Nas eleições últimas eleições para prefeito aqui da capital, vi como vários jovens — muitos longe da idade de poderem participar de uma eleição — vieram me falar sobre o Arthur do Val, que tentou conquistar a cadeira do município. Eu o conhecia da internet, mas era um candidato nanico como tantos outros. Mas eu fiquei impressionado como ele havia conquistado o público jovem, muito pela campanha usando internet e mídias sociais. Muitos que conhecia que moravam bem longe de São Paulo me falavam para votar nele.

Não sei se foi a intenção, mas foi algo muito parecido com o que o atual líder do executivo fez há anos. Eu lembro de muitos parentes meus que eram crianças na época tecendo diversos elogios a ele. Dizendo que só ele era capaz de "mudar tudo o que está aí", e que se pudessem, votariam nele. Crianças que faziam arminha com a mão, e tampouco sabiam o que significado daquele gesto. Não sei se eles se achavam "brancos oprimidos" em tão tenra idade, mas a impressão que dava era um pouco disso no que ouvia nas rodas de conversas.

Só sei que, de tanto crianças falarem, foi conquistando os adultos. E aí foi um pulo para entrarem em redes sociais, grupos de whatsapp, e serem todos massa de manobra do Tonho da Lua (o filho zero dois).

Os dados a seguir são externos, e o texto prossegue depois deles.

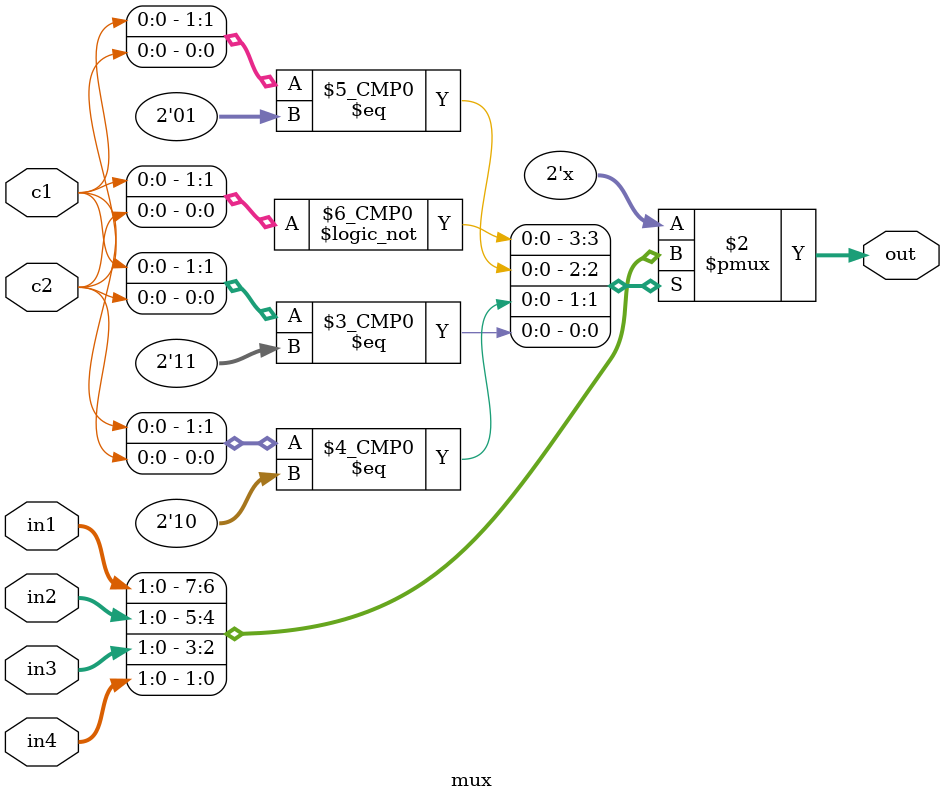
<source format=sv>
module mux (
  input [1:0] in1, in2, in3, in4, // Corrected range direction
  input c1, c2,
  output reg [1:0] out // Corrected range direction
);
  always @ (c1, c2) begin
    case ({c1, c2})
      2'b00 : out = in1;
      2'b01 : out = in2;
      2'b10 : out = in3;
      2'b11 : out = in4;
      default : out = 2'bzz;
    endcase
  end
endmodule

      
         
    
</source>
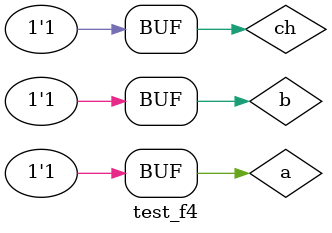
<source format=v>


module Q03 (output s0, output s1, input a, input b, input CH);
	wire ANDab, NANDab, ORab, NORab, n0, n1, AND01, AND02, AND03, AND04;
	and AAB(ANDab, a, b);
	nand NAAB(NANDab, a, b);
	or OAB(ORab, a, b);
	nor NOAB(NORab, a, b);
	not N0(n0, CH);
	not N1(n1, CH);
	and AND1(AND01, ANDab, n0);
	and AND2(AND02, NANDab, CH);
	and AND3(AND03, ORab, n1);
	and AND4(AND04, NORab, CH);
	or  OR01(s0, AND1, AND2);
	or  OR02(s1, AND3, AND4);
endmodule

module test_f4; 
// ------------------------- definir dados 
	reg 	a, b;
	reg 	ch;
	wire 	s0, s1;
	
	Q03 CIRC03(s0, s1, a, b, ch);
	
initial begin:start
	a = 0;
	b = 0;
	ch = 0;  
end 
// ------------------------- parte principal 
initial begin 
	$display("Exemplo0033 - Oswaldo Oliveira Paulino - 382175"); 
	$display("Test LU's module"); 
	$monitor("%b %b = %b %b", a, b, s0, s1); 
	$display("Valor da chave 0");
		
	#1
	a = 0; b = 0; ch = 0;
	#1
	a = 0; b = 1; ch = 0;
	#1
	a = 1; b = 0; ch = 0;
	#1
	a = 1; b = 1; ch = 0;
	#1
	a = 0; b = 0; ch = 1;
		
	$display("\nValor da chave 1");
	$monitor("%b %b = %b %b", a, b, s0, s1);
	#1
	a = 0; b = 0; ch = 1;
	#1
	a = 0; b = 1; ch = 1;
	#1
	a = 1; b = 0; ch = 1;
	#1
	a = 1; b = 1; ch = 1;
end 

endmodule // test_f4 

// -------------------------- Documentacao complementar
/*

*/
</source>
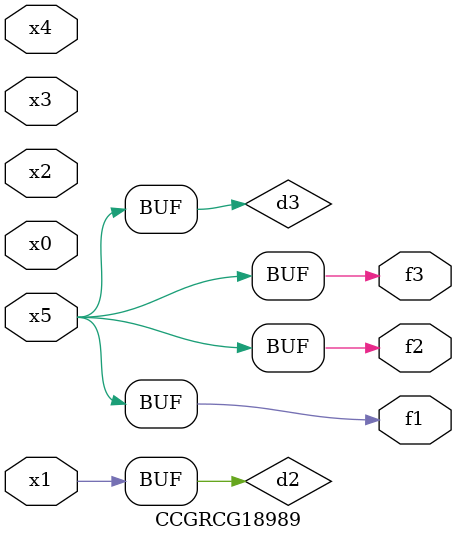
<source format=v>
module CCGRCG18989(
	input x0, x1, x2, x3, x4, x5,
	output f1, f2, f3
);

	wire d1, d2, d3;

	not (d1, x5);
	or (d2, x1);
	xnor (d3, d1);
	assign f1 = d3;
	assign f2 = d3;
	assign f3 = d3;
endmodule

</source>
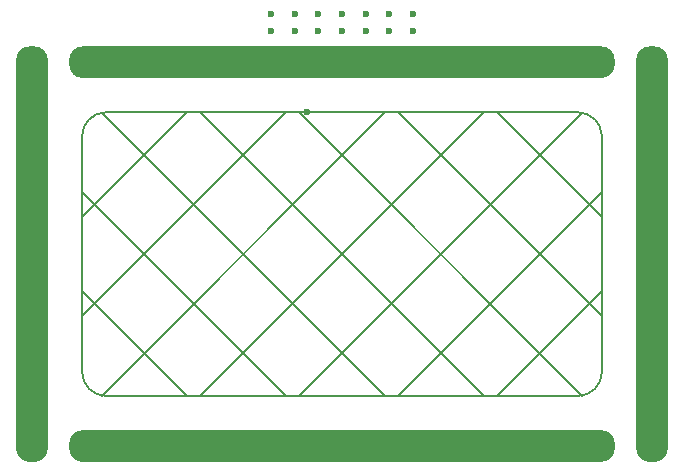
<source format=gbr>
G04 GENERATED BY PULSONIX 7.0 GERBER.DLL 4573*
%INHILLSTAR_50X30_EL_V1_0*%
%LNGERBER_TOP*%
%FSLAX33Y33*%
%IPPOS*%
%LPD*%
%OFA0B0*%
%MOMM*%
%ADD180C,0.600*%
%ADD345C,0.150*%
X0Y0D02*
D02*
D180*
X104028Y132337D03*
X123528Y144237D03*
Y145637D03*
X125528Y144237D03*
Y145637D03*
X126528Y137337D03*
X127528Y141927D03*
Y144237D03*
Y145637D03*
X129528Y144237D03*
Y145637D03*
X130528Y109837D03*
X131528Y144237D03*
Y145637D03*
X133528Y144237D03*
Y145637D03*
X135528Y144237D03*
Y145637D03*
X155028Y132337D03*
D02*
D345*
X103528Y142837D02*
X103028D01*
G75*
G03X102028Y141837J-1000*
G01*
Y108837*
G75*
G03X103028Y107837I1000*
G01*
X103528*
G75*
G03X104528Y108837J1000*
G01*
Y141837*
G75*
G03X103528Y142837I-1000*
G01*
G36*
X103028*
G75*
G03X102028Y141837J-1000*
G01*
Y108837*
G75*
G03X103028Y107837I1000*
G01*
X103528*
G75*
G03X104528Y108837J1000*
G01*
Y141837*
G75*
G03X103528Y142837I-1000*
G01*
G37*
X106528Y109337D02*
Y108837D01*
G75*
G03X107528Y107837I1000*
G01*
X151528*
G75*
G03X152528Y108837J1000*
G01*
Y109337*
G75*
G03X151528Y110337I-1000*
G01*
X107528*
G75*
G03X106528Y109337J-1000*
G01*
G36*
Y108837*
G75*
G03X107528Y107837I1000*
G01*
X151528*
G75*
G03X152528Y108837J1000*
G01*
Y109337*
G75*
G03X151528Y110337I-1000*
G01*
X107528*
G75*
G03X106528Y109337J-1000*
G01*
G37*
Y141837D02*
Y141337D01*
G75*
G03X107528Y140337I1000*
G01*
X151528*
G75*
G03X152528Y141337J1000*
G01*
Y141837*
G75*
G03X151528Y142837I-1000*
G01*
X107528*
G75*
G03X106528Y141837J-1000*
G01*
G36*
Y141337*
G75*
G03X107528Y140337I1000*
G01*
X151528*
G75*
G03X152528Y141337J1000*
G01*
Y141837*
G75*
G03X151528Y142837I-1000*
G01*
X107528*
G75*
G03X106528Y141837J-1000*
G01*
G37*
X109528Y137337D02*
G75*
G03X107528Y135337J-2000D01*
G01*
Y115337*
G75*
G03X109528Y113337I2000*
G01*
X149528*
G75*
G03X151528Y115337J2000*
G01*
Y135337*
G75*
G03X149528Y137337I-2000*
G01*
X109528*
X142662Y113337D02*
X151528Y122203D01*
X134284Y113337D02*
X151528Y130581D01*
X125906Y113337D02*
X149876Y137307D01*
X117528Y113337D02*
X141528Y137337D01*
X109181Y113367D02*
X133150Y137337D01*
X107528Y120093D02*
X124772Y137337D01*
X107528Y128471D02*
X116395Y137337D01*
Y113337D02*
X107528Y122203D01*
X124772Y113337D02*
X107528Y130581D01*
X133150Y113337D02*
X109181Y137307D01*
X141528Y113337D02*
X117528Y137337D01*
X149876Y113367D02*
X125906Y137337D01*
X151528Y120093D02*
X134284Y137337D01*
X151528Y128471D02*
X142662Y137337D01*
X154528Y141837D02*
Y108837D01*
G75*
G03X155528Y107837I1000*
G01*
X156028*
G75*
G03X157028Y108837J1000*
G01*
Y141837*
G75*
G03X156028Y142837I-1000*
G01*
X155528*
G75*
G03X154528Y141837J-1000*
G01*
G36*
Y108837*
G75*
G03X155528Y107837I1000*
G01*
X156028*
G75*
G03X157028Y108837J1000*
G01*
Y141837*
G75*
G03X156028Y142837I-1000*
G01*
X155528*
G75*
G03X154528Y141837J-1000*
G01*
G37*
X0Y0D02*
M02*

</source>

Eu gosto de ver as postagens desses parentes que fazem parte do gado, e vejo o mundo que eles acreditam que vivem. Por um lado eu acho engraçado. Pelo outro, tenho medo deles acharem que é verdade aquilo que dissipam, como esse hentai muito mal feito transformado em propaganda política:


No primeiro parágrafo eu citei em como a educação de um povo pode evitar a eleição de alguém como quem está na chefia do executivo do Brasil. E quando eu dou risada de coisas como acima, penso também no quanto que sou privilegiado em ter tido estudo para saber o quanto de asneira isso é — mas que infelizmente nem todo mundo nesse país teve a mesma chance.

Me lembrei da escola, de quando eu era alvo de bullying por ser nerd. E o quanto foi difícil coisas que para os bagunceiros era muito mais fácil, como ser popular, conseguir o primeiro beijo de uma garota, ou mesmo amigos sinceros (e não os que eram "amigos" apenas para passar cola na prova). O burro da sala, o que não queria estudar, que fazia algazarra e bagunça, era sempre o mais admirado e amado. E muitas vezes o bullying contra o CDF era apoiado pelos outros colegas de turma. O bagunceiro era o valorizado, o que estudava era sempre colocado na mais baixa posição.

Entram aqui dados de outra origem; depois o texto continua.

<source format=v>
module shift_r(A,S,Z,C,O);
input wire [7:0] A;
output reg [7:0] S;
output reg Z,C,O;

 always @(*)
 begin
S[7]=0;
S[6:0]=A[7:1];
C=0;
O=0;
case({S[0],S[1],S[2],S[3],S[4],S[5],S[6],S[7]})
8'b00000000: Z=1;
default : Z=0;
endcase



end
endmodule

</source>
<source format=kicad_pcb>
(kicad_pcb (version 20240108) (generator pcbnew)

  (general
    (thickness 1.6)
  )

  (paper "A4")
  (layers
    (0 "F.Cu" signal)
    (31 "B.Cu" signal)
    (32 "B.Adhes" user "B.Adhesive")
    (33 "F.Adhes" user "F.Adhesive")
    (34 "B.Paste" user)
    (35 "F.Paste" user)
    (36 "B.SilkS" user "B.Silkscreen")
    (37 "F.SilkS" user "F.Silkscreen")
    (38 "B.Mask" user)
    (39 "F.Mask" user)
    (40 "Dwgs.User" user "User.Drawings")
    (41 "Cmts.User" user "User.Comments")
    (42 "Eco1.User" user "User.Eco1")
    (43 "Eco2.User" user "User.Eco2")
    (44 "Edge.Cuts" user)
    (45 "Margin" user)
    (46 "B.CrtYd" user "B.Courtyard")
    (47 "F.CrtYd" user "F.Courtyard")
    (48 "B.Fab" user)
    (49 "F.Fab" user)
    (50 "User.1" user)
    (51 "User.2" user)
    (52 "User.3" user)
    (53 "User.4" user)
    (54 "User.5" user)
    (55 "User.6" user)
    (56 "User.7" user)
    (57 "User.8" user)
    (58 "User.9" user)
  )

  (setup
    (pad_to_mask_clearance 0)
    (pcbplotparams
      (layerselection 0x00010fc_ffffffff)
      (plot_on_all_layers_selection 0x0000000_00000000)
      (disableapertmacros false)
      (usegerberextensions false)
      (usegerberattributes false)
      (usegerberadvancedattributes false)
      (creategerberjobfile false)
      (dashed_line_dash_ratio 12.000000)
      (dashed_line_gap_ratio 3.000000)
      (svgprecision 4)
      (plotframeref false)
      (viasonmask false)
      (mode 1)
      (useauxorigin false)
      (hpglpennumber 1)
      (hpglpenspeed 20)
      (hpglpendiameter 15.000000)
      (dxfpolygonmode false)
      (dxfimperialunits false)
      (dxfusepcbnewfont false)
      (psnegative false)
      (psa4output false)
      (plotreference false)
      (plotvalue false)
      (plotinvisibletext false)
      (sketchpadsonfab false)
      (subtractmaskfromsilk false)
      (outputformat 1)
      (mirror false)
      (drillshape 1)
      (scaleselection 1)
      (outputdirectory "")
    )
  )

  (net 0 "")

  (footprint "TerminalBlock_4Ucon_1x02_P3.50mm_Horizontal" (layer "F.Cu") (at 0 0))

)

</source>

Acontece que quando o capitão reformado na chefia do país, que representavam os bagunceiros, era atacado pelos intelectuais, era a reprise daquele ciclo que se repete nas escolas que todo mundo viveu: o que estuda, que questiona, que busca conhecimento é enrolado ou atacado pelo bagunceiro, e o povo — assim como os alunos regulares da turma — achavam o bagunceiro descolado, alguém digno de confiança, só por falar alto e ter esperteza no lugar da inteligência.

E aí o país virou essa grande sala de aula de escola pública, onde os valores são invertidos, quem estuda é chamado de fraco, entediante, feio, que se acha superior; e quem não tem estudo, acha que a Terra é plana, que vacinas causam doenças, que acha que o voto tem que ser impresso, ou que o país está em pleno crescimento, acaba ganhando os corações.

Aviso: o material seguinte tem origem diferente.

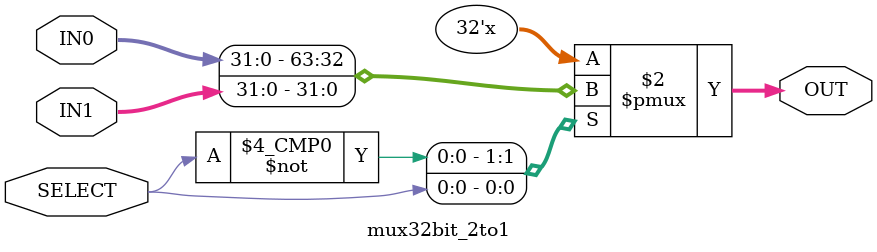
<source format=v>
/*
 * mux32bit_2to1 module - 
 * select IN0 if SELECT is LOW --> 0
 * select IN1 if SELECT is HIGH --> 1
 */

module mux32bit_2to1(OUT,IN0,IN1,SELECT);
    // declare inputs and output
    input [31:0] IN0,IN1;
    input SELECT;
    output reg [31:0] OUT; 

    // always block to SELECT inputs
    always @(*) begin
        #1;
     
        case(SELECT)
            0: OUT = IN0;
            1: OUT = IN1;
        endcase

    end
endmodule
</source>
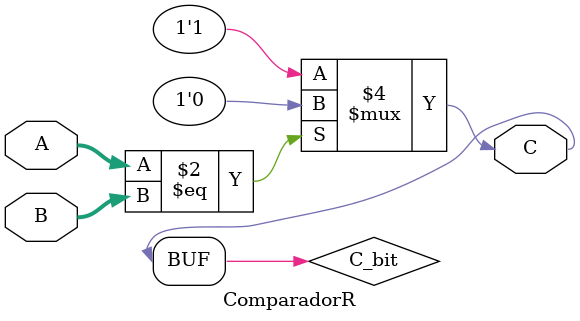
<source format=sv>
module ComparadorR
#(
	parameter Size = 16
)
(
	/* Inputs */
	input [Size - 1 : 0]A,
	input [Size - 1 : 0]B,
	
	/* Outputs */
	output C
	
);

bit C_bit;

always_comb begin: Comp

	if(A == B)
		C_bit = 1'b0;
	else
		C_bit = 1'b1;

end

assign C = C_bit;

endmodule

</source>
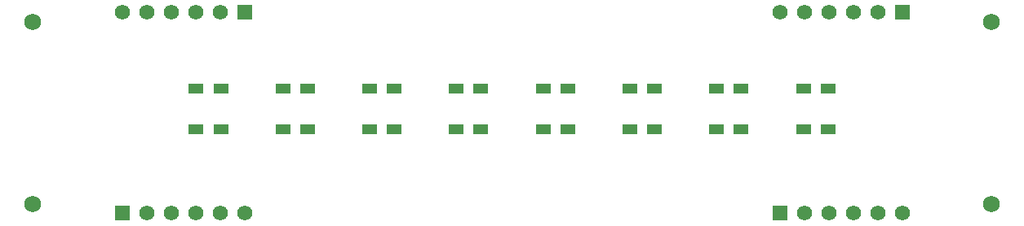
<source format=gbs>
G04*
G04 #@! TF.GenerationSoftware,Altium Limited,Altium Designer,24.0.1 (36)*
G04*
G04 Layer_Color=16711935*
%FSLAX44Y44*%
%MOMM*%
G71*
G04*
G04 #@! TF.SameCoordinates,3286AFAA-96A6-431E-A46C-018934649B0F*
G04*
G04*
G04 #@! TF.FilePolarity,Negative*
G04*
G01*
G75*
%ADD13C,1.5700*%
%ADD14R,1.5700X1.5700*%
%ADD15C,1.7272*%
%ADD17R,1.5500X1.0000*%
D13*
X269700Y40600D02*
D03*
X244300D02*
D03*
X218900D02*
D03*
X193500D02*
D03*
X168100D02*
D03*
X825100Y249400D02*
D03*
X850500D02*
D03*
X875900D02*
D03*
X901300D02*
D03*
X926700D02*
D03*
X142700D02*
D03*
X168100D02*
D03*
X193500D02*
D03*
X218900D02*
D03*
X244300D02*
D03*
X850500Y40600D02*
D03*
X875900D02*
D03*
X901300D02*
D03*
X926700D02*
D03*
X952100D02*
D03*
D14*
X142700D02*
D03*
X952100Y249400D02*
D03*
X269700D02*
D03*
X825100Y40600D02*
D03*
D15*
X50000Y240000D02*
D03*
Y50000D02*
D03*
X1044800Y240000D02*
D03*
Y50000D02*
D03*
D17*
X605150Y170000D02*
D03*
X579650D02*
D03*
X605150Y128000D02*
D03*
X579650D02*
D03*
X695150Y170000D02*
D03*
X669650D02*
D03*
X695150Y128000D02*
D03*
X669650D02*
D03*
X785150Y170000D02*
D03*
X759650D02*
D03*
X785150Y128000D02*
D03*
X759650D02*
D03*
X875150Y170000D02*
D03*
X849650D02*
D03*
X875150Y128000D02*
D03*
X849650D02*
D03*
X245150Y170000D02*
D03*
X219650D02*
D03*
X245150Y128000D02*
D03*
X219650D02*
D03*
X335150Y170000D02*
D03*
X309650D02*
D03*
X335150Y128000D02*
D03*
X309650D02*
D03*
X425150Y170000D02*
D03*
X399650D02*
D03*
X425150Y128000D02*
D03*
X399650D02*
D03*
X515150Y170000D02*
D03*
X489650D02*
D03*
X515150Y128000D02*
D03*
X489650D02*
D03*
M02*

</source>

Mas vimos o que acontece quando alguém sem o mínimo de conhecimento consegue fazer quando chega na presidência, certo?

Ao mesmo tempo fica difícil de saber como lutar contra. Hoje existem vários movimentos moldando a sociedade: o feminismo está trazendo igualdade entre os gêneros e ensinando nós homens a sermos melhores, o movimento negro está dando voz e oportunidades para quem sempre foi marginalizado por conta da cor da sua pele, e outros tantos tão importantes quanto movimentos contra crimes de ódio contra asiáticos, a favor da Palestina, ambientalistas, LGBTQIA+ ganhando visibilidade, e tantos outros que não lembro agora estão jogando uma grande luz em cima de nós mesmos, nos fazendo refletir e acolher a diversidade com respeito e direitos iguais.

Mas por outro lado, o supremacismo branco, o neonazismo, o fascismo, a alt-right, reacionários, nacional-populistas, ganham força, como a sombra projetada pela luz dos itens acima.

Isso me lembra da fala da Fada Madrinha da Cinderela no game Kingdom Hearts. É perigoso tentar combater as trevas com mais luz. A sombra projetada vai ser sempre mais forte, e vamos viver nesse imenso dilema sem nunca conseguir evoluir.